▸ **Source text**
::::::::::

The ingredients doing the protein work in these 215 lunches are simultaneously doing the fiber work. Chickpeas, lentils, quinoa, pasta, black beans, edamame — these six sources appear across two-thirds of the collection, and not one of them can deliver protein without bringing fiber along.
The numbers make the mechanism concrete. Chickpeas show up in 44 recipes with median 23g protein and 17g fiber. Black beans: 24g protein, 23g fiber. Quinoa: 30g protein, 18g fiber. Pick the protein source, and you've already picked the fiber source. 53% of the collection delivers both ≥20g protein and ≥10g fiber in a single meal, from the same ingredient.
The fiber matters over time. Across 62 randomized controlled trials covering 3,877 participants, fiber produced roughly 1 kg of satiety-driven weight loss over eight weeks, with the effect compounding through four coordinated pathways. Nearly nothing happened in the first weeks. Past eight weeks, the curve steepened tenfold. Seventy-three percent of these recipes deliver ≥10g fiber — 13 percentage points above the full vegetarian recipe collection.
The protein tells its own story quietly. Median: 23 grams. Sixty-four percent hit ≥20g. Research on per-meal protein limits found no practical ceiling for muscle synthesis. The question behind the search — where's the protein? — has a shorter answer than expected.

::::::::::

▸ **Provided information**
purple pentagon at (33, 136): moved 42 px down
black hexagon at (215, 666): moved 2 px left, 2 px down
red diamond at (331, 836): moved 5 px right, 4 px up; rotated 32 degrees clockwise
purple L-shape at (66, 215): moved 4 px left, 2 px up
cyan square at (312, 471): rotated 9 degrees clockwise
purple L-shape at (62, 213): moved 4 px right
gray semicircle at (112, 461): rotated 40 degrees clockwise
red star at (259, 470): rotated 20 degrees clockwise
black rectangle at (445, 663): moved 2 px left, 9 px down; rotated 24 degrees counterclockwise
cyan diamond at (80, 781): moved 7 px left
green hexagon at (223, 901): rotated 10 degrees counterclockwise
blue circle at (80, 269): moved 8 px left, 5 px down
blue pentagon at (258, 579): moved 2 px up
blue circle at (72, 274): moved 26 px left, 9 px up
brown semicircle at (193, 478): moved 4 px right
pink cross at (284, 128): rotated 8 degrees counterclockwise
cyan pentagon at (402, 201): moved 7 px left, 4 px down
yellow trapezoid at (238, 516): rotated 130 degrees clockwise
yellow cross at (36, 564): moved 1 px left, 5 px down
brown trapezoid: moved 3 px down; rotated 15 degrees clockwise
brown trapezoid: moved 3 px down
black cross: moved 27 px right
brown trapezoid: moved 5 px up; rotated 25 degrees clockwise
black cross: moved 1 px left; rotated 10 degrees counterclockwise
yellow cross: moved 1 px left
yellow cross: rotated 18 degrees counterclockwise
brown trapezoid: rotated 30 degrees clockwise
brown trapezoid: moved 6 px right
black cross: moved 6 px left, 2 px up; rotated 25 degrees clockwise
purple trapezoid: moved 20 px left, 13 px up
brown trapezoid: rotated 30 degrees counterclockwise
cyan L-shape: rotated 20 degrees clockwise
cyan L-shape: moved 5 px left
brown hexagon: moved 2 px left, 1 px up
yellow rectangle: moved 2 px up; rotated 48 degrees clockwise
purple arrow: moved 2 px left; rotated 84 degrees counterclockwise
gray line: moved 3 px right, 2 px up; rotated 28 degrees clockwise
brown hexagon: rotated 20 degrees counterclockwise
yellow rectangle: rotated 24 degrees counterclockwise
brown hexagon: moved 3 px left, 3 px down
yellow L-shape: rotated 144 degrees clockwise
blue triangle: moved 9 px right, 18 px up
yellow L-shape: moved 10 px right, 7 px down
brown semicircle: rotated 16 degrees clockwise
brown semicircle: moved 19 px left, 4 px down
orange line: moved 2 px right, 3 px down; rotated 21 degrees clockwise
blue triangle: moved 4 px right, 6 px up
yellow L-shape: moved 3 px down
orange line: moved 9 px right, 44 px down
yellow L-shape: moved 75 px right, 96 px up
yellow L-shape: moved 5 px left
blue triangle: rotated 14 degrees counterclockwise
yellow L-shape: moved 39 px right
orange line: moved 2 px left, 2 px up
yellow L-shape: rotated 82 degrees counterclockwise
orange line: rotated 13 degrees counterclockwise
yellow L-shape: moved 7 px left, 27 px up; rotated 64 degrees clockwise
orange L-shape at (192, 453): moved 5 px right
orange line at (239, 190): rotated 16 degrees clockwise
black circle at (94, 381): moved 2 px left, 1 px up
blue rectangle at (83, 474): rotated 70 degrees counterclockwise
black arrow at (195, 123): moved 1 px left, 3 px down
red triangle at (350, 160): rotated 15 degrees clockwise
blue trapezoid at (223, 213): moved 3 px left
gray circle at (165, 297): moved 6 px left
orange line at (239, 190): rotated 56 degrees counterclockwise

::::::::::

▸ **Work instructions**
Reproduce everything in the text on protein and fiber in vegetarian lunches from "The ingredients doing" down to "the same ingredient.", with no changes.

▸ **Output for this exercise**
The ingredients doing the protein work in these 215 lunches are simultaneously doing the fiber work. Chickpeas, lentils, quinoa, pasta, black beans, edamame — these six sources appear across two-thirds of the collection, and not one of them can deliver protein without bringing fiber along.
The numbers make the mechanism concrete. Chickpeas show up in 44 recipes with median 23g protein and 17g fiber. Black beans: 24g protein, 23g fiber. Quinoa: 30g protein, 18g fiber. Pick the protein source, and you've already picked the fiber source. 53% of the collection delivers both ≥20g protein and ≥10g fiber in a single meal, from the same ingredient.